Vallejos' initial victory came when a maid was still working for our family. My mum, like many Hongkongers, didn't think Filipino or Indonesian workers should have the right to permanent residence. Thousands of dissatisfied maids, like Vallejos, are not welcomed by the city, its citizens, or its law. As an editorial in the Philippines' Daily Inquirer noted: "You may work for us, you may serve us loyally, faithfully, for years on end, but you will never be part of us."
A "two-week" rule - part of Hong Kong's New Conditions of Stay states that foreign domestic workers shall be deported after two weeks of unemployment, irrespective of their years of service to the city.

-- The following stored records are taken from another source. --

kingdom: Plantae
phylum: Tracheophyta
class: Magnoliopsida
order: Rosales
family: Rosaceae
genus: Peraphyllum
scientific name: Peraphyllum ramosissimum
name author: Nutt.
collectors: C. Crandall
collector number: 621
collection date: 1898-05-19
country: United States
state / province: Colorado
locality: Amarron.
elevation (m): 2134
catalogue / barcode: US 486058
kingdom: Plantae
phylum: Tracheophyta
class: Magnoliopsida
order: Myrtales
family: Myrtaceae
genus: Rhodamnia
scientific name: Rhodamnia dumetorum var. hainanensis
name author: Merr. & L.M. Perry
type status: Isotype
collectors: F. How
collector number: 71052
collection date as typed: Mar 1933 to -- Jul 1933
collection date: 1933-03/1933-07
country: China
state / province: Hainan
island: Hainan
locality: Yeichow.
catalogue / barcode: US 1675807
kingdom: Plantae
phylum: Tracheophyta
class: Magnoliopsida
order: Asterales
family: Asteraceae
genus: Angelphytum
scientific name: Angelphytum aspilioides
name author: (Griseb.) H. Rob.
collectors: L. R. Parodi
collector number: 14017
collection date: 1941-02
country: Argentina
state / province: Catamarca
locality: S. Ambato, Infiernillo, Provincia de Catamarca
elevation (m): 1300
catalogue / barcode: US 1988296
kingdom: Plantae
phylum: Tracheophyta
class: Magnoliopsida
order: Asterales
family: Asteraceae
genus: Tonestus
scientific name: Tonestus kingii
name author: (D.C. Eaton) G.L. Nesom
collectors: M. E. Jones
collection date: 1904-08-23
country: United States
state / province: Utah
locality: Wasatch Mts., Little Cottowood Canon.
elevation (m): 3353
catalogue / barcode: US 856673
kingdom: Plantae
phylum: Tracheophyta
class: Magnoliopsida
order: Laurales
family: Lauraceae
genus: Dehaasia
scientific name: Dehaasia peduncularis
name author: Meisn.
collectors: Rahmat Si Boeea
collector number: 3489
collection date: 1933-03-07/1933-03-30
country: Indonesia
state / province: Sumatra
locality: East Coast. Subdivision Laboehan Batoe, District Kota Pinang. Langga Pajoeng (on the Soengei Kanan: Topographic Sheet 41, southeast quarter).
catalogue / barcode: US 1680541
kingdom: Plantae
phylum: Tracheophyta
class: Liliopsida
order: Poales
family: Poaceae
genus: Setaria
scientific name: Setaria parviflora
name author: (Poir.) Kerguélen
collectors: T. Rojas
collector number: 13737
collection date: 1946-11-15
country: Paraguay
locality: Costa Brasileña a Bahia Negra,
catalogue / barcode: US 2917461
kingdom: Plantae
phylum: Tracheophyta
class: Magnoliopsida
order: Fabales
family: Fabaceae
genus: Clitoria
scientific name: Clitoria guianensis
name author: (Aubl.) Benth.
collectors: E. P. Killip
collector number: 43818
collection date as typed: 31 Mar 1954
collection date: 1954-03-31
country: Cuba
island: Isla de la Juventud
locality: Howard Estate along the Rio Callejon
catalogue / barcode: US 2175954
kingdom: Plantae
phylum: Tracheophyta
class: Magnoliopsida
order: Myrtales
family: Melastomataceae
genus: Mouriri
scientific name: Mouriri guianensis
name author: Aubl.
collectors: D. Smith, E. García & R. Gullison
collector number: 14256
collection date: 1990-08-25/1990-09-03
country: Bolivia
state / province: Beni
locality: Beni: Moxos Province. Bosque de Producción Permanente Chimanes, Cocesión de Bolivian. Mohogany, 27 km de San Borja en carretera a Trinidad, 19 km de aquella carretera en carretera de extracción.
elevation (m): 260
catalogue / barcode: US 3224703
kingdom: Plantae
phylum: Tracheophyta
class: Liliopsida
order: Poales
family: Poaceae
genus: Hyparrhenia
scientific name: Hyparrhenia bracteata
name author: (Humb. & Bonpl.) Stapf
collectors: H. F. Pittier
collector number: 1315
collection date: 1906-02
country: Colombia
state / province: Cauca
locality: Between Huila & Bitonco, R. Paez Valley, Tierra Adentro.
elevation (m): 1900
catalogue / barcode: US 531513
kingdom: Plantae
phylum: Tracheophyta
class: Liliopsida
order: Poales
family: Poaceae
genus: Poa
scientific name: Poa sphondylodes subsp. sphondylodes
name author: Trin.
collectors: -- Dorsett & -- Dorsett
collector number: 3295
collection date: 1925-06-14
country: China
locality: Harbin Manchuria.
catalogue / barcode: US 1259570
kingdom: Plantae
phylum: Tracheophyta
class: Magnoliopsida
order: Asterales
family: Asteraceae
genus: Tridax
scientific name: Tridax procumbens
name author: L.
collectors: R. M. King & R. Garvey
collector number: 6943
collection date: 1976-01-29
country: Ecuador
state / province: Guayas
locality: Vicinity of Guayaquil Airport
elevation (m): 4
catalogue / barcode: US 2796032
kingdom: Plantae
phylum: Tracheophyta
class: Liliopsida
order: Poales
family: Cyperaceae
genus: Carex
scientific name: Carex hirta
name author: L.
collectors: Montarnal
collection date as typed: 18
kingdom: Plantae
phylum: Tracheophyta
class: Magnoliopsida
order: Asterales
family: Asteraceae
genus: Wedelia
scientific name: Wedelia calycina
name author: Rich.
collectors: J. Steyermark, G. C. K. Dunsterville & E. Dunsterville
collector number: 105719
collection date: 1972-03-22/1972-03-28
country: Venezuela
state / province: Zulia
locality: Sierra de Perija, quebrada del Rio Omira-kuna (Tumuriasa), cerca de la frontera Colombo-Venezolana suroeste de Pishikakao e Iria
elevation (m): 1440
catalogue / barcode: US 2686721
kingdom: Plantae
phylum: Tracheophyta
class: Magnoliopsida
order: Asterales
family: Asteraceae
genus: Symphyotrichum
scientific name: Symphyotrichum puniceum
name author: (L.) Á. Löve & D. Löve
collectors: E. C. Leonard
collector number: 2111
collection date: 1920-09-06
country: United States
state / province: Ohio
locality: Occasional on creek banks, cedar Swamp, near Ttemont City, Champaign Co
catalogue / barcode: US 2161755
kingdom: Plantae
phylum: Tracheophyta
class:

The "live-in" policy requires employers to accommodate the helpers in their homes. In a land-scarce city like Hong Kong, employers often struggle to clear a corner, let alone a room. In the worst cases I've heard of, helpers sleep in the bath tub. Imagine if you spent the day scrubbing floors, picking up spoilt children after their ballet lessons. You work far from your own family and husband, even your own kids. Then you go to sleep in the bathroom, with bad smells still wafting in the air. Then your boss wakes you up at 3am and tells you to stand outside while he uses the toilet.
These hard-working helpers are "live-in" workers; it means they are part of our families in some ways, even if some of us refuse to admit it.
Some Hong Kong children spend more time with their helpers than their parents. Yet often they're not treated to privacy or decent working conditions.
The court's ruling burdens them with more racial discrimination, and drives them further away from job equality.
The right of abode may be too much to ask, but legislation to give them greater protection certainly is not.